O jovem calou-se, embaraçado. Para não ficar por baixo, provocou:

“Pior você, com esse cabelo esquisito, metade solto, metade preso…”

“Também meu cabelo deve ser como você quer…” e a menina começou a rir e rir à solta, cabelo todo livre ao vento, balançando-se alto no mais alto galho.

Irritado, o jovem sentiu frio. Ao passar a mão no braço percebeu: um dos seus braços estava coberto, o outro, nu. Uma das pernas abrigada, a outra despida. Um dos pés calçados, o outro descalço. Era ele sua própria prisão. Estava livre, mas ainda não totalmente. Era, ainda, ele, o inadequado, o que não era pequeno o bastante, humilde o bastante, abandonado o bastante, livre o bastante para acolher o que não era como ele queria que fosse.

Sentado, resolveu respirar fundo e apreciar a beleza do pico da esquerda, do rio entre pequenas pedras, do flanco imóvel, do vulcão interior, dos cabelos soltos da menina que não parava quieta.

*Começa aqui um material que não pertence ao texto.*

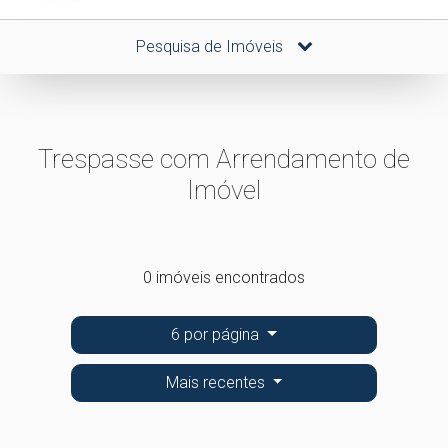
Pesquisa de Imóveis
Trespasse com Arrendamento de
Imóvel
0 imóveis encontrados
6 por página
Mais recentes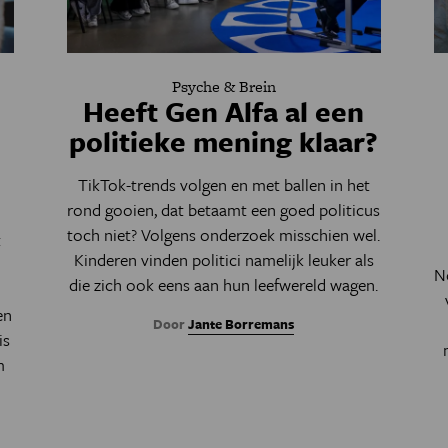
Psyche & Brein
Heeft Gen Alfa al een
e
politieke mening klaar?
TikTok-trends volgen en met ballen in het
rond gooien, dat betaamt een goed politicus
toch niet? Volgens onderzoek misschien wel.
t
Kinderen vinden politici namelijk leuker als
N
die zich ook eens aan hun leefwereld wagen.
en
Door
Jante Borremans
is
m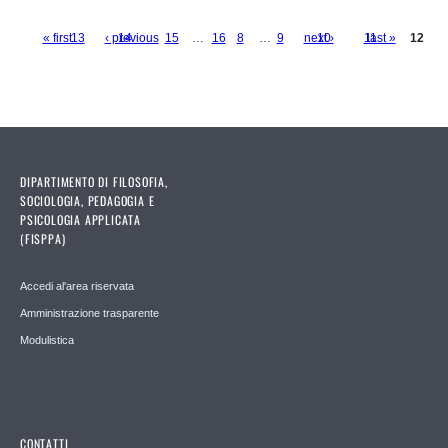
« first
13
‹ previous
14
15
…
16
8
…
9
next ›
10
11
last »
12
Pages
DIPARTIMENTO DI FILOSOFIA,
SOCIOLOGIA, PEDAGOGIA E
PSICOLOGIA APPLICATA
(FISPPA)
Accedi al'area riservata
Amministrazione trasparente
Modulistica
CONTATTI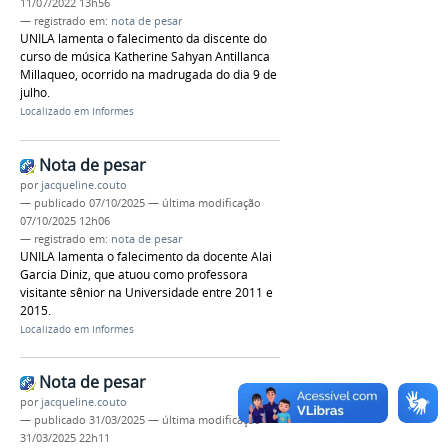
11/07/2022 13h56
— registrado em:
nota de pesar
UNILA lamenta o falecimento da discente do
curso de música Katherine Sahyan Antillanca
Millaqueo, ocorrido na madrugada do dia 9 de
julho.
Localizado em
Informes
Nota de pesar
por
jacqueline.couto
—
publicado
07/10/2025
—
última modificação
07/10/2025 12h06
— registrado em:
nota de pesar
UNILA lamenta o falecimento da docente Alai
Garcia Diniz, que atuou como professora
visitante sênior na Universidade entre 2011 e
2015.
Localizado em
Informes
Nota de pesar
por
jacqueline.couto
—
publicado
31/03/2025
—
última modificação
31/03/2025 22h11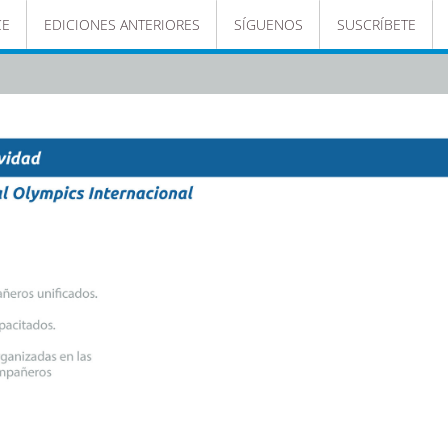
CE
EDICIONES ANTERIORES
SÍGUENOS
SUSCRÍBETE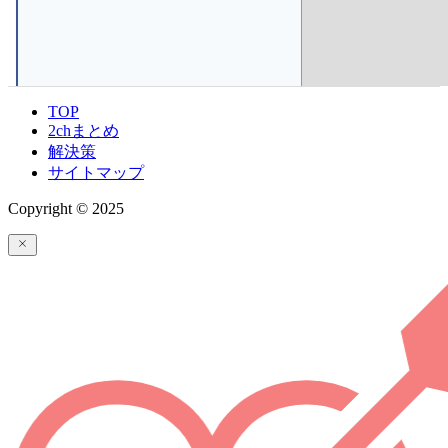
TOP
2chまとめ
解決策
サイトマップ
Copyright © 2025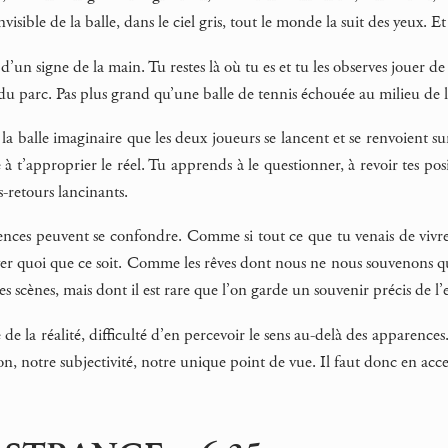
nvisible de la balle, dans le ciel gris, tout le monde la suit des yeux. E
’un signe de la main. Tu restes là où tu es et tu les observes jouer de
du parc. Pas plus grand qu’une balle de tennis échouée au milieu de 
a balle imaginaire que les deux joueurs se lancent et se renvoient su
é à t’approprier le réel. Tu apprends à le questionner, à revoir tes po
-retours lancinants.
arences peuvent se confondre. Comme si tout ce que tu venais de vivre
ver quoi que ce soit. Comme les rêves dont nous ne nous souvenons que
 scènes, mais dont il est rare que l’on garde un souvenir précis de 
de la réalité, difficulté d’en percevoir le sens au-delà des apparences. 
on, notre subjectivité, notre unique point de vue. Il faut donc en acce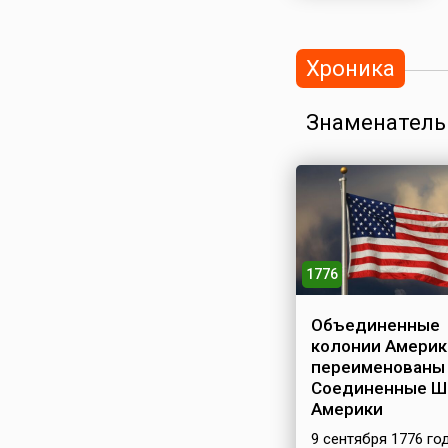
Хроника
Знаменатель
1776
Объединенные
колонии Америк
переименованы
Соединенные Ш
Америки
9 сентября 1776 го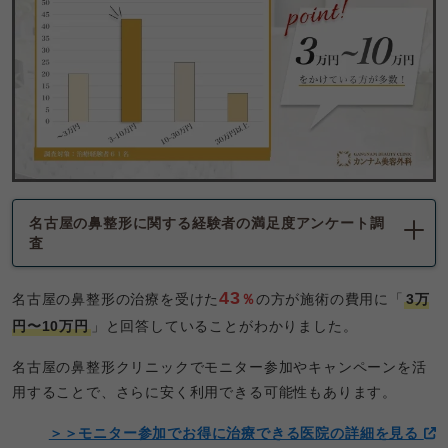
名古屋の
鼻整形に関する経験者の満足度アンケート調
査
43
名古屋の鼻整形の治療を受けた
％
の方が施術の費用に「
3万
円〜10万円
」と回答していることがわかりました。
名古屋の鼻整形クリニックでモニター参加やキャンペーンを活
用することで、さらに安く利用できる可能性もあります。
＞＞モニター参加でお得に治療できる医院の詳細を見る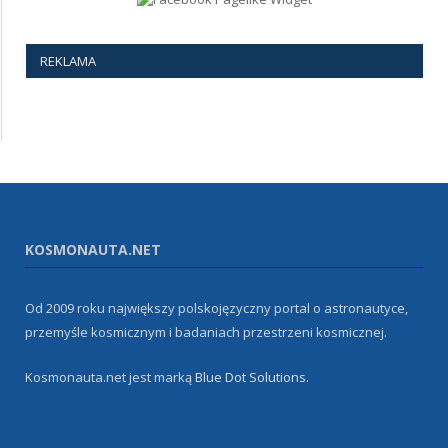
REKLAMA
KOSMONAUTA.NET
Od 2009 roku największy polskojęzyczny portal o astronautyce,
przemyśle kosmicznym i badaniach przestrzeni kosmicznej.
Kosmonauta.net jest marką
Blue Dot Solutions
.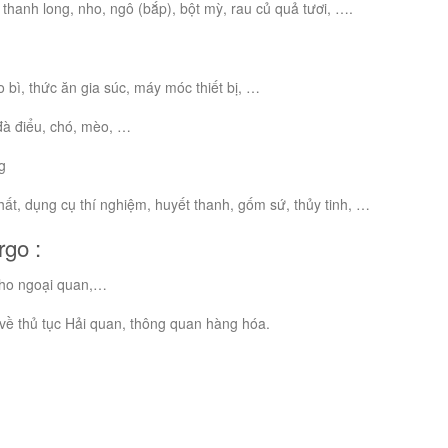
 thanh long, nho, ngô (bắp), bột mỳ, rau củ quả tươi, ….
o bì, thức ăn gia súc, máy móc thiết bị, …
, đà điểu, chó, mèo, …
ng
hất, dụng cụ thí nghiệm, huyết thanh, gốm sứ, thủy tinh, …
rgo :
 kho ngoại quan,…
 về thủ tục Hải quan, thông quan hàng hóa.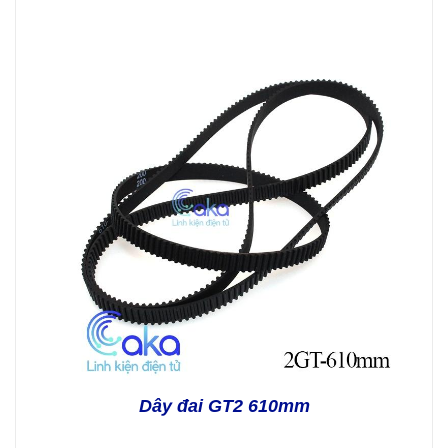
Dây đai GT2 610mm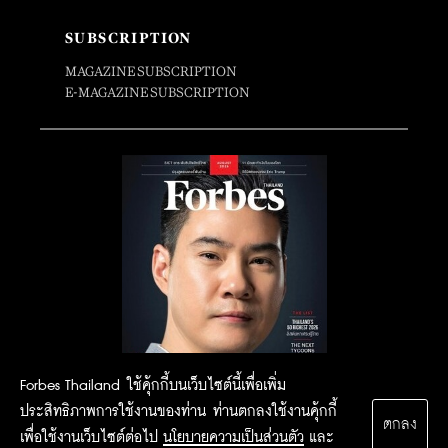
SUBSCRIPTION
MAGAZINE SUBSCRIPTION
E-MAGAZINE SUBSCRIPTION
Forbes Thailand ใช้คุ้กกี้บนเว็บไซต์นี้เพื่อเพิ่ม
ประสิทธิภาพการใช้งานของท่าน ท่านตกลงใช้งานคุ้กกี้
ตกลง
เพื่อใช้งานเว็บไซต์ต่อไป
นโยบายความเป็นส่วนตัว
และ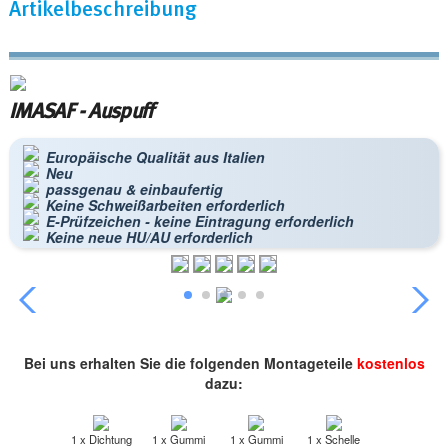
Artikelbeschreibung
IMASAF - Auspuff
Europäische Qualität aus Italien
Neu
passgenau & einbaufertig
Keine Schweißarbeiten erforderlich
E-Prüfzeichen - keine Eintragung erforderlich
Keine neue HU/AU erforderlich
Bei uns erhalten Sie die folgenden Montageteile
kostenlos
dazu:
1 x Dichtung
1 x Gummi
1 x Gummi
1 x Schelle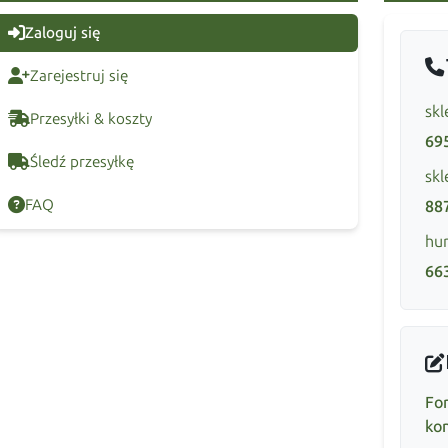
Zaloguj się
Zarejestruj się
skl
Przesyłki & koszty
69
Śledź przesyłkę
skl
FAQ
88
hur
66
Fo
ko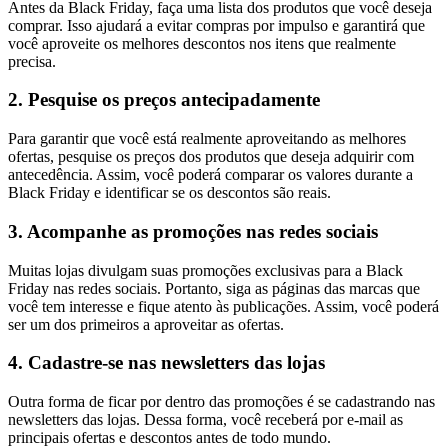
Antes da Black Friday, faça uma lista dos produtos que você deseja
comprar. Isso ajudará a evitar compras por impulso e garantirá que
você aproveite os melhores descontos nos itens que realmente
precisa.
2. Pesquise os preços antecipadamente
Para garantir que você está realmente aproveitando as melhores
ofertas, pesquise os preços dos produtos que deseja adquirir com
antecedência. Assim, você poderá comparar os valores durante a
Black Friday e identificar se os descontos são reais.
3. Acompanhe as promoções nas redes sociais
Muitas lojas divulgam suas promoções exclusivas para a Black
Friday nas redes sociais. Portanto, siga as páginas das marcas que
você tem interesse e fique atento às publicações. Assim, você poderá
ser um dos primeiros a aproveitar as ofertas.
4. Cadastre-se nas newsletters das lojas
Outra forma de ficar por dentro das promoções é se cadastrando nas
newsletters das lojas. Dessa forma, você receberá por e-mail as
principais ofertas e descontos antes de todo mundo.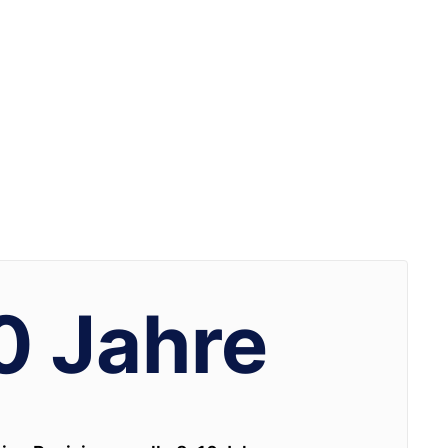
0 Jahre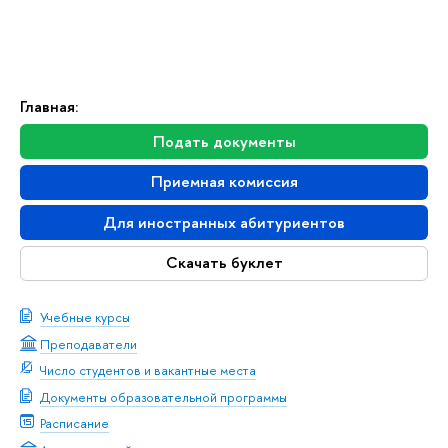
Главная:
Подать документы
Приемная комиссия
Для иностранных абитуриентов
Скачать буклет
Учебные курсы
Преподаватели
Число студентов и вакантные места
Документы образовательной программы
Расписание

Sorveu toda aquela beleza, acolheu, sem lutar, toda aquela verdade a um tempo exterior e interior. Sorveu tanto e tanto que fechou os olhos por longo, longo tempo. Ao abri-los, percebeu que tudo continuava como sempre havia sido. Compreendeu que não havia perigo de avalanche, nem de inundação. Tudo estava seguro por uma Mão que deixava-se ver na verdade do belo. O vulcão não mais existia, nem suas pernas e braços sentiam o gelo do vento. Somente seus pés, descalços, comungavam com a beleza-verdade que, pouco a pouco se acumulava, sussurrando, sobre eles, refletida em um mínimo, límpido e gélido lago que, humilde e cúmplice, independente de sua vontade, começava a se formar.